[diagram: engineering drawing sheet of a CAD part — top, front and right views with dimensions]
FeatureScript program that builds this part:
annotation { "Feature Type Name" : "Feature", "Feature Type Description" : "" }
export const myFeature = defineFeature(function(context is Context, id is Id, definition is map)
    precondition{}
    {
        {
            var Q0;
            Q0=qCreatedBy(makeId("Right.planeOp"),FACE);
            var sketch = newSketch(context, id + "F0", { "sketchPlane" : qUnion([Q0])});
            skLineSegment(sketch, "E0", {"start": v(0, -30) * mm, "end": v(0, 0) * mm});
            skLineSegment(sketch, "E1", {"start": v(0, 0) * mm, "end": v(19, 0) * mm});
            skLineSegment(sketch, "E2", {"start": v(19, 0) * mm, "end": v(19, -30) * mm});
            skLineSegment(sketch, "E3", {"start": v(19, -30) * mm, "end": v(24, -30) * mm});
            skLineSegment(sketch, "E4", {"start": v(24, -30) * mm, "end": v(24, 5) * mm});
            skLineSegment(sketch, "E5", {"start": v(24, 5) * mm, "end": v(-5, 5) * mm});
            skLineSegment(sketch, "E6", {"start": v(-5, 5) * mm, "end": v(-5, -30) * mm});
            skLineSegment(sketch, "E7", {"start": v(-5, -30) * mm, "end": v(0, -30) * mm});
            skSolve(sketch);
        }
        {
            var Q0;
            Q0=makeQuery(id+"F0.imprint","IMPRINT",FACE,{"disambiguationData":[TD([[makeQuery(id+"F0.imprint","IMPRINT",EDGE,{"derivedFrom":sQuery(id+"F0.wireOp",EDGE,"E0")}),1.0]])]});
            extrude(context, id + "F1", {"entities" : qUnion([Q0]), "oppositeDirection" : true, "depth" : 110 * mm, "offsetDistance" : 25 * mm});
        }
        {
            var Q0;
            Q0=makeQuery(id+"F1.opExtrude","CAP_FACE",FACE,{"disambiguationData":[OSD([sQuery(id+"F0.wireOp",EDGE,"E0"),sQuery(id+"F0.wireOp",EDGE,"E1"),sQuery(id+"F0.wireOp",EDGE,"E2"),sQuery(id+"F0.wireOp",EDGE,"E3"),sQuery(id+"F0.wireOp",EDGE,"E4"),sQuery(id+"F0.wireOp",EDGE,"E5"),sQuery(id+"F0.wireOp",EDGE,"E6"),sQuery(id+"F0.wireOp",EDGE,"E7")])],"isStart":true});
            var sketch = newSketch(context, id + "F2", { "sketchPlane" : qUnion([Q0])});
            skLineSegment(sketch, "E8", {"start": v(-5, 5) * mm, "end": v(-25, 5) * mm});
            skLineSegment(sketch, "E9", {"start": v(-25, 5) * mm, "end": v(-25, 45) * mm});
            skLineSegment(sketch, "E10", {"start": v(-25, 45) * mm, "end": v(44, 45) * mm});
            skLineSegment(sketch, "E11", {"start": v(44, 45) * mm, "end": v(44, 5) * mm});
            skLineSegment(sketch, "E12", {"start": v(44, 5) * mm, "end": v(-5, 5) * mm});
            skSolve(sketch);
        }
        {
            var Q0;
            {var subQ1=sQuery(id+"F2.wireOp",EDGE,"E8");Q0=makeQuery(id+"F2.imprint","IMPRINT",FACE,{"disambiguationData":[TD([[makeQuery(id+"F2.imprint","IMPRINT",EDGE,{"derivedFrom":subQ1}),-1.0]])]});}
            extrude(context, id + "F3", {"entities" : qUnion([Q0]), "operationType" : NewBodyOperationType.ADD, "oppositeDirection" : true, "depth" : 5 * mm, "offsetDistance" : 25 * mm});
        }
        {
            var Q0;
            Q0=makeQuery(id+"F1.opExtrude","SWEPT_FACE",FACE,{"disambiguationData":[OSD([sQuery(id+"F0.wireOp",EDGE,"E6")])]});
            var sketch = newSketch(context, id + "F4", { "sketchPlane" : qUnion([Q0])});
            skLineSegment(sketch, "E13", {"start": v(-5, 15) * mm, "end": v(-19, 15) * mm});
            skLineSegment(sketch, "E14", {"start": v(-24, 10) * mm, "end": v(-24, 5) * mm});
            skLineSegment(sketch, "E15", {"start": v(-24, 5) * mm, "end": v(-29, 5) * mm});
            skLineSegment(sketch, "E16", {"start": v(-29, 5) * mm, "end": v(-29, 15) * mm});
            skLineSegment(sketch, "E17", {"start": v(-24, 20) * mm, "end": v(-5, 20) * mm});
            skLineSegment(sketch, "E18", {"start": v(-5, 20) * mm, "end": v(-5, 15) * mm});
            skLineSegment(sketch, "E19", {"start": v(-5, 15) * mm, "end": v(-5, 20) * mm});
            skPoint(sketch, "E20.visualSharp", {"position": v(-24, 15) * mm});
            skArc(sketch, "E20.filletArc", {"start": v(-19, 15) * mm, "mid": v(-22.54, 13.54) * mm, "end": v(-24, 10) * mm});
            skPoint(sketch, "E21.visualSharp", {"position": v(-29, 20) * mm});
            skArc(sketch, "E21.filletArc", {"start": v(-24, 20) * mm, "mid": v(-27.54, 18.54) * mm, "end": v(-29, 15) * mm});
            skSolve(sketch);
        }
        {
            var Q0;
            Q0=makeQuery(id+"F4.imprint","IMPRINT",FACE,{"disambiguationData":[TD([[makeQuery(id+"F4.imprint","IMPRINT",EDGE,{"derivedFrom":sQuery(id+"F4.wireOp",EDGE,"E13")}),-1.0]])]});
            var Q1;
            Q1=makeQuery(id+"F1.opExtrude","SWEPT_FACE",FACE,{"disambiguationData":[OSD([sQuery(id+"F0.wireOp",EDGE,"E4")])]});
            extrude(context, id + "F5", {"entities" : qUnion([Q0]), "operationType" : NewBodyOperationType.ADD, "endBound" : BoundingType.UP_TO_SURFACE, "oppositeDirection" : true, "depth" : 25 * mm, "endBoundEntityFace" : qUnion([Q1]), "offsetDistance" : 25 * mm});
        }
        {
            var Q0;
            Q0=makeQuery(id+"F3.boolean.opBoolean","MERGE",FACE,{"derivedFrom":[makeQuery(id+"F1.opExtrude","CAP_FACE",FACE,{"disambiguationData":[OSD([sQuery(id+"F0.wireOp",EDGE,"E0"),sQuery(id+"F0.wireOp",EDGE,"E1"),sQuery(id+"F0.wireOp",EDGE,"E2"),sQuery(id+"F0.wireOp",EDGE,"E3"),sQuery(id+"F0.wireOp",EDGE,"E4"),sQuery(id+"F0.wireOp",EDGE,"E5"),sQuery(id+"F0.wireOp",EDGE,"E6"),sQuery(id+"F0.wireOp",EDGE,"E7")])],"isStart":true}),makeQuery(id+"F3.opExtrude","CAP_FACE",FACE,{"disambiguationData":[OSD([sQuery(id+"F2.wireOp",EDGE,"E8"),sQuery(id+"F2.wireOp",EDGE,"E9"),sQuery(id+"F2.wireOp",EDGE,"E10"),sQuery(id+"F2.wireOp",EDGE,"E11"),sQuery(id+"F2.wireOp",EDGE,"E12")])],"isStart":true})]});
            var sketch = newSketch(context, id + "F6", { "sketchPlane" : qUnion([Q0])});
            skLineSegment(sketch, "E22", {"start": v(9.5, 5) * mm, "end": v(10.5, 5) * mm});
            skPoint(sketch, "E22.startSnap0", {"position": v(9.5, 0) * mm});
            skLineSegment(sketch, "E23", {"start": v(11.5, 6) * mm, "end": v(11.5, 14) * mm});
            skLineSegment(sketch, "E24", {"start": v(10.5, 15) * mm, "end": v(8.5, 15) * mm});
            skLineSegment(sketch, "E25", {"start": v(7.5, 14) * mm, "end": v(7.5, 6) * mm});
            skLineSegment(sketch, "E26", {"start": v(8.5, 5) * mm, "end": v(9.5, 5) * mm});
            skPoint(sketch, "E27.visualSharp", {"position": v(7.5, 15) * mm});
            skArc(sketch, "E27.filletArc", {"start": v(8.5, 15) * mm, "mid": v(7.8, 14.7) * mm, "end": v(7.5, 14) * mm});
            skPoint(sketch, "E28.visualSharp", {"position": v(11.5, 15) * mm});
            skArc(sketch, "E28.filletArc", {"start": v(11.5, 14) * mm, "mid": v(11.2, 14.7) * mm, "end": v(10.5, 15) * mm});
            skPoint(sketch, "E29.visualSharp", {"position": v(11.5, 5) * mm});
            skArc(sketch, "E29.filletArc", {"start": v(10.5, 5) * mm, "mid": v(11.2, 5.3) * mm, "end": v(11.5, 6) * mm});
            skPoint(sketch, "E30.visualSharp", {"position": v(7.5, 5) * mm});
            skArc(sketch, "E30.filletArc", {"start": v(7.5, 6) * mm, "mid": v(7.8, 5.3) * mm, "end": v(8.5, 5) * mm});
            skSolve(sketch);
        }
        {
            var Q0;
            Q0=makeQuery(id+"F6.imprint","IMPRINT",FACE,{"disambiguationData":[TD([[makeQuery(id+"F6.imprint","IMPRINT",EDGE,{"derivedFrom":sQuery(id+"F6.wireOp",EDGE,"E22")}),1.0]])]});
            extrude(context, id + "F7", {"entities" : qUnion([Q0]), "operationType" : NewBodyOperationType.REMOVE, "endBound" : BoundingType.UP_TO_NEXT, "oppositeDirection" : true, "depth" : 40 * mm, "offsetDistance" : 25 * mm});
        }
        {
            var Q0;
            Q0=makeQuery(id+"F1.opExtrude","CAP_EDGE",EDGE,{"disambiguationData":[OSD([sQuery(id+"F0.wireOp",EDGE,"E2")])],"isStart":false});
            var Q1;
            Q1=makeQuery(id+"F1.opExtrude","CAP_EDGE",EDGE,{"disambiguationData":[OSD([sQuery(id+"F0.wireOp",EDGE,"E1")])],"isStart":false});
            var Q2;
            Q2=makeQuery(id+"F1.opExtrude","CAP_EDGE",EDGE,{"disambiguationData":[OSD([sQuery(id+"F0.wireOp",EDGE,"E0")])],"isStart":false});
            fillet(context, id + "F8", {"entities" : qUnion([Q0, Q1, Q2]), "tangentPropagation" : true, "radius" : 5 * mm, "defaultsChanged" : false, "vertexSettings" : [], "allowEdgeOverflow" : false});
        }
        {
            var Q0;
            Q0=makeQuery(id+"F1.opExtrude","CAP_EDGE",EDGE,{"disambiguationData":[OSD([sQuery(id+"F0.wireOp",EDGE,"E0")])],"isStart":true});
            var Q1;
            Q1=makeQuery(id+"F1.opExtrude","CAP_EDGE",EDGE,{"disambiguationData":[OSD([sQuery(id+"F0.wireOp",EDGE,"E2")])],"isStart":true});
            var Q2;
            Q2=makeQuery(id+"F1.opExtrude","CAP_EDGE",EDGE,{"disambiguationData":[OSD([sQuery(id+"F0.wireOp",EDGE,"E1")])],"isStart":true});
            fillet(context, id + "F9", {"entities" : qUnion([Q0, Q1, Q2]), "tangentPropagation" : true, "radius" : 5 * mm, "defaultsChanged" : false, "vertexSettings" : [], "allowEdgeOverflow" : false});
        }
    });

-- -- --

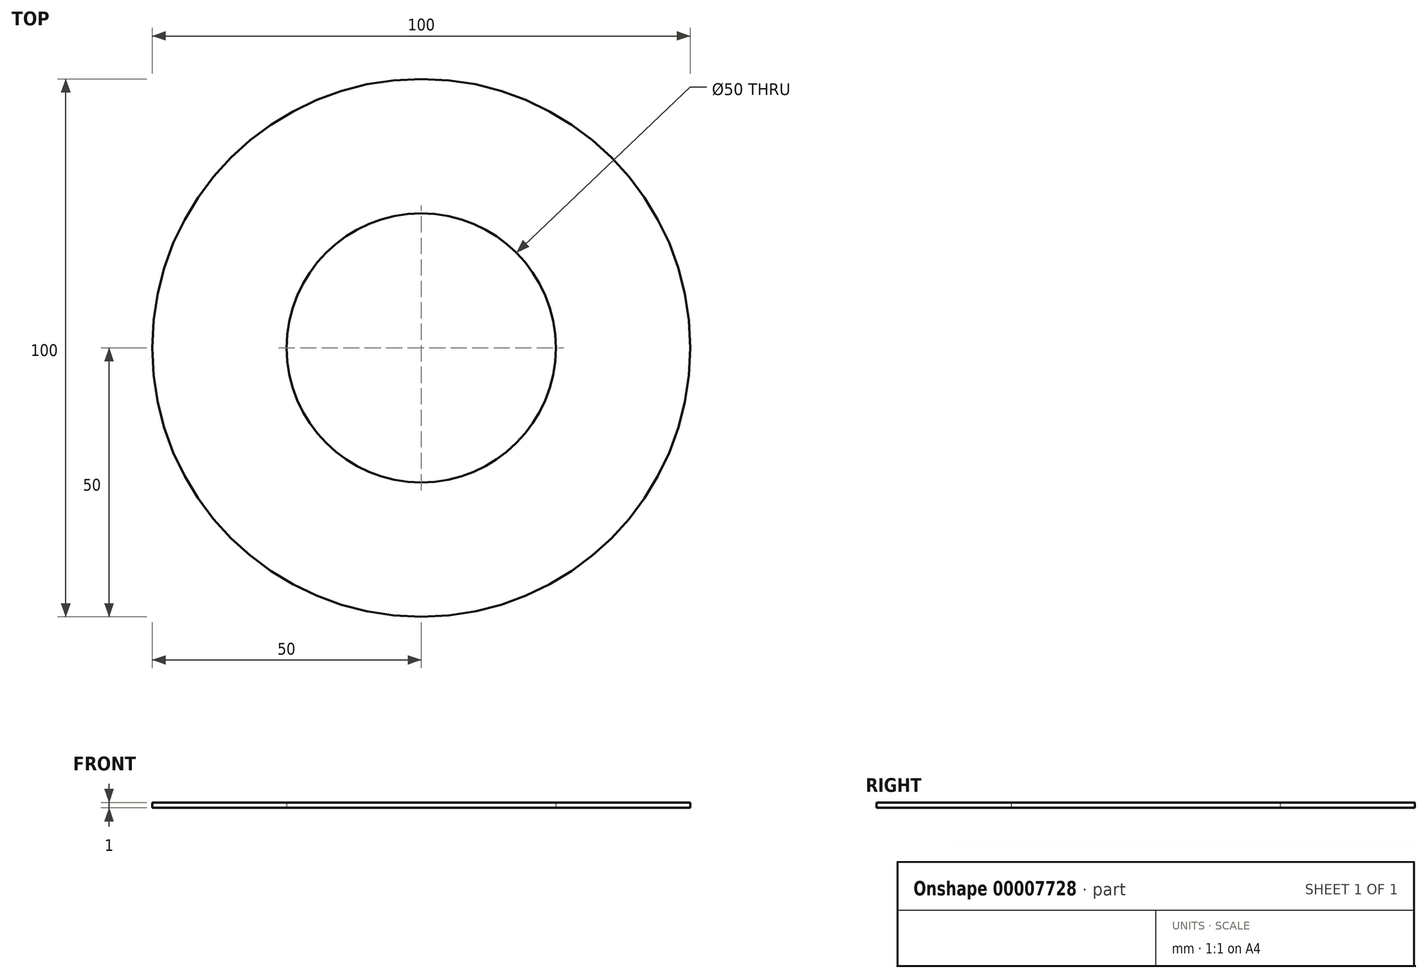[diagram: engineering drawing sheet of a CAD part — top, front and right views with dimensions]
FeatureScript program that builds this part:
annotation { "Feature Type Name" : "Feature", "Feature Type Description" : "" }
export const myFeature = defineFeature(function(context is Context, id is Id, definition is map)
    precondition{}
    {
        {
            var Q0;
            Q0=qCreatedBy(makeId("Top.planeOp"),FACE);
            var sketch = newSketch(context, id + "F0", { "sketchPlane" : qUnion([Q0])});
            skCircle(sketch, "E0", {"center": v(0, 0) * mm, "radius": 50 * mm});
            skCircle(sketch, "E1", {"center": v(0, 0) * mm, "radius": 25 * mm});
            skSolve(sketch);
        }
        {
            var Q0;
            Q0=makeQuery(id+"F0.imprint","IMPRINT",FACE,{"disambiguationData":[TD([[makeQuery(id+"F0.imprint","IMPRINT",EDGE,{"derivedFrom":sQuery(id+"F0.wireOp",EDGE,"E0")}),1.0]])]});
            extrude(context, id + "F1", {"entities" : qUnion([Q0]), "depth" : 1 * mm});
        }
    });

-- -- --

Pull out every line in the rows above that contains the string "qCreatedBy". Case must match.

**REPLY**
            Q0=qCreatedBy(makeId("Right.planeOp"),FACE);
            Q0=qCreatedBy(makeId("Top.planeOp"),FACE);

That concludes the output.